As we all know, a 600W inverter uses 50 amps when fully loaded. The thing that puzzles me that what is the maximum current that a 16 mm2 wire can take ? Various sources state it's 50 A 

Can/should I use for example 60 A mini-ANL fuse as a main fuse to the inverter without using the wire as a fuse instead...

Thanks!


----------



## pippin (Nov 15, 2007)

Lot of confusion there in the phrase "maximum current that a xx mm2 wire can take".

It depends on many factors.

How long the piece of wire is. 
Whether it is in free air and ventilated.
Whether the current is passed continuously.
What surface temperature can be tolerated.

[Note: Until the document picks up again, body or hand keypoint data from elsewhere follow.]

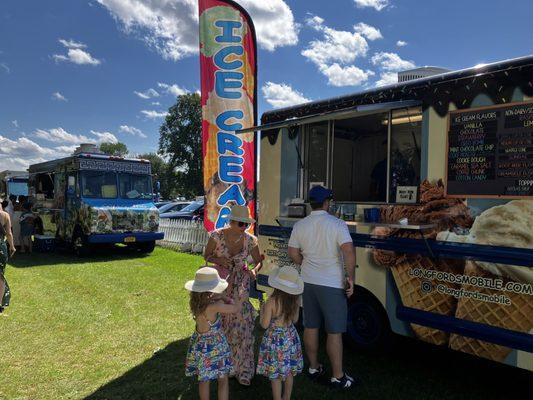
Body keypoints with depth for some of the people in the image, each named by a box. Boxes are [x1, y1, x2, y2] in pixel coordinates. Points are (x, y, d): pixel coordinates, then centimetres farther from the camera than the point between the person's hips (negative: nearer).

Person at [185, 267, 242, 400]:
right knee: (223, 379, 14)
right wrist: (240, 303, -1)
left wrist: (221, 298, -9)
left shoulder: (195, 302, -11)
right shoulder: (214, 306, -31)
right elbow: (235, 309, -20)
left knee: (204, 380, 22)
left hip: (199, 343, 7)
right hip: (214, 347, -6)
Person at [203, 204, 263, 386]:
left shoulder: (250, 240, -8)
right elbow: (206, 256, 0)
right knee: (220, 325, 6)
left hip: (240, 287, 1)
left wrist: (254, 270, -20)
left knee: (242, 325, -5)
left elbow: (258, 261, 2)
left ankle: (243, 370, 9)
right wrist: (219, 260, -20)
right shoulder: (217, 236, -13)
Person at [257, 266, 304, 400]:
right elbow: (295, 319, 4)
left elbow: (265, 324, -16)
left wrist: (262, 310, -1)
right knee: (289, 371, 22)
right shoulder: (296, 299, -10)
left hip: (275, 339, -5)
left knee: (275, 375, 12)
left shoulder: (271, 302, -24)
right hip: (290, 337, 5)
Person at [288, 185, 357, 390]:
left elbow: (293, 254, 5)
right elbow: (348, 252, -23)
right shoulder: (337, 224, -13)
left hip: (308, 282, 5)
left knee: (310, 327, 16)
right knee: (334, 332, 5)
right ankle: (338, 376, 15)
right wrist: (350, 277, -14)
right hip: (332, 285, -5)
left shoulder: (299, 226, 1)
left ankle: (313, 368, 30)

For instance the 2.5mm2 cable commonly used in UK ring main wiring is supposed to be uprated to 4mm2 if it is running under a thick blanket of insulation. Nobody does though!

I suspect that your piece of cable has been rated at 50A with the various factors taken into account and that for it to "fuse" (ie burn out) would require significantly higher current to flow.


----------



## hhhh (Dec 2, 2005)

Hi! 

The cable is about 1.5 metres long and it'll be connected to the battery under the seat.


----------



## olley (May 1, 2005)

Hi standard 16mm2 battery cable is rated at about 110amps.

Olley


----------



## CliveMott (Mar 10, 2008)

*CABLE FUSE RATINGS*

In general terms Olley is about right.
The fuses are ONLY to protect the wiring, not the devices on the other end.
In 12 volt applications we generally use cables with a current rating well in excess of the actual current flowing in the application because the voltage drop along the cable is more important. A cable in a mains application can afford to lose say 2 or 3 volts in 230 and we will hardly notice the difference, but losing 3 volts in 12 is far too much.

As had been said it also depends on the insulation temperature rating of the cable, the thermal resistance of the insulation, if its a single cable or in a bunch, if its in free air or in a confined space or even within thermal insulation.
BUT in 12 volt applications the size of the cable is so much bigger than that required by the actual current flowing that none of the above restraints are likely to apply.

Don,t forget that fuses also work by getting hot and this means a voltage drop across the fuse. Use quality low melting point fuses and have them rated well above the normal operating currents if at all possible.
C.


----------